Dans un environnement app-centrique, la plupart des entreprises opèrent des plateformes d’API, développées en interne ou issue d’un opérateur. Mais dans les deux cas, les fonctions de sécurité de ces plateformes font largement défaut, que ce soit des fonctions basiques ou avancées. C’est du moins ce que démontre une étude Ovum menée récemment à découvrir sur InfosecSecurity
“The use of APIs to enable applications to interact across single and multiple infrastructures is skyrocketing and innovation is being fueled by companies finding new ways to monetize their software assets by exposing APIs to outside developers,” said Rik Turner, senior analyst at Ovum. “However, exposing APIs to developers outside the company creates significant risk and APIs are becoming a growing target for cyber criminals.

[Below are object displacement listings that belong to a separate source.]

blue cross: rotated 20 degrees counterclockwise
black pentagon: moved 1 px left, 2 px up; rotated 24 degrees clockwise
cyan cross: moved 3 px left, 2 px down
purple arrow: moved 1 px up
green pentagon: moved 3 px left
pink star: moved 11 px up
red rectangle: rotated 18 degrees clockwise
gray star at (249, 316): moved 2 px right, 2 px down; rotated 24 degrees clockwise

This study highlights an alarming lack of consistency and ownership in how API security is addressed.”
The majority (83%) of those surveyed said that they were concerned with API security—because API management platforms lack critical features and automation. For instance, rate limiting, considered to be a basic API security practice, was employed by less than half of respondents. Only 21.9% of respondents had protection from API malicious usage, API developer errors, automated API scraping, and web and mobile API hijacking.
And, more than two-thirds of respondents were spending over 20 hours a month managing API rate limiting, showing a deep lack of automation.

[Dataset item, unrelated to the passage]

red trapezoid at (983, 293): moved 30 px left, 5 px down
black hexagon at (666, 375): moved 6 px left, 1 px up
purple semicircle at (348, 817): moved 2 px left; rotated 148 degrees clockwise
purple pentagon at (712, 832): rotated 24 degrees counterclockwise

Further, one-third (30)% of APIs are spec’d out without any input from the IT security team and 27% of APIs proceed through the development stage without the IT security team weighing in. About a fifth (21%) of APIs go live without any input from security professionals.

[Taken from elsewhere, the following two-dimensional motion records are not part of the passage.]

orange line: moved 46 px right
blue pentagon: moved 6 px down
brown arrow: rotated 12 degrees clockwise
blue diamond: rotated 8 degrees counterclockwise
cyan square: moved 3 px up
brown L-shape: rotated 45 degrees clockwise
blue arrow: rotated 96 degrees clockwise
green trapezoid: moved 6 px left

“APIs impact business and the world around us more than most people realize. The fact that API security is flying under the radar and not being adequately addressed should be a red flag prompting organizations to examine their own practices,” said Rami Essaid, co-founder and CEO of Distil Networks, which sponsored the survey. “CIOs and CISOs need to get a handle on how responsibility is addressed within their organizations and decide whether the process is sufficiently robust.”